Setting the edges in a spanning tree equal to $1$ is not a true solution: it eliminates some valid solutions which are connected, but don't contain the specific spanning tree you found.
A general solution is to add the following constraints: for all $S \subset V(G)$ excluding $\varnothing$ and $V(G)$ itself, require $$ \sum_{i \in S} \sum_{j \notin S} x_{ij} \ge 1. $$ This says "$S$ cannot be a connected component: there is at least one edge between $S$ and the rest of the graph", so when this constraint exists for all $S$, it makes sure that the graph cannot be split into multiple connected components.
The downside is that this is exponentially many constraints. Taking into account that $S$ and $V(G)-S$ give the same constraint, we get $2^{n-1}-1$ constraints for an $n$-vertex graph.

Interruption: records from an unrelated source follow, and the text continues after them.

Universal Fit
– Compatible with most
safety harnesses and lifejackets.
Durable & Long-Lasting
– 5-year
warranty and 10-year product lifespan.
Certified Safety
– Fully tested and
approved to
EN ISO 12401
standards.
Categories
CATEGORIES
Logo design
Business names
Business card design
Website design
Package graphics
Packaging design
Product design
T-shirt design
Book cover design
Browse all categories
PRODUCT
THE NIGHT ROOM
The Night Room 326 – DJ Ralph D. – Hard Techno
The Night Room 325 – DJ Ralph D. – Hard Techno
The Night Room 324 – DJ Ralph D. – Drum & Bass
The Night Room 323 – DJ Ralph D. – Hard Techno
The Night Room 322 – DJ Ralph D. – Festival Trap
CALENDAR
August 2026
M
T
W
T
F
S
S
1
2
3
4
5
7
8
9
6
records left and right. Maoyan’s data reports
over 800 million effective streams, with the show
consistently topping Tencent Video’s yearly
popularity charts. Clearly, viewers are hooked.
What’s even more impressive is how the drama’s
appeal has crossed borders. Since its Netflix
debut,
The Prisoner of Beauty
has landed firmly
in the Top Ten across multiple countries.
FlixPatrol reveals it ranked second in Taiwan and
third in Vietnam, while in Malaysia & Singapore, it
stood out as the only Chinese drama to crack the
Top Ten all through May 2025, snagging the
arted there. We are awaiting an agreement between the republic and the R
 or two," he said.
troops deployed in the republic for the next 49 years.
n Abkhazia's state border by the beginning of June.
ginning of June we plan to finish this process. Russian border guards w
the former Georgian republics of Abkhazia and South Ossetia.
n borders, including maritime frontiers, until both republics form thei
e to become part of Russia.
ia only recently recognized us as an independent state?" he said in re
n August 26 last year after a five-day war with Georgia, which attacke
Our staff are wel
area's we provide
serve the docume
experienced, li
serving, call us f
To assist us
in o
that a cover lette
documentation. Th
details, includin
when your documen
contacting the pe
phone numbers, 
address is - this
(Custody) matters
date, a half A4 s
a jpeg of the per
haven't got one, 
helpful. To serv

The way to deal with this downside is row generation. First, don't include any constraints that enforce connectivity, and solve the linear program. If the graph you get is not connected (which can be checked efficiently), find a connectivity constraint it violates, and add it to the LP. Then, use the dual simplex method to solve the LP again from the previous optimal solution. Repeat until you get a connected solution.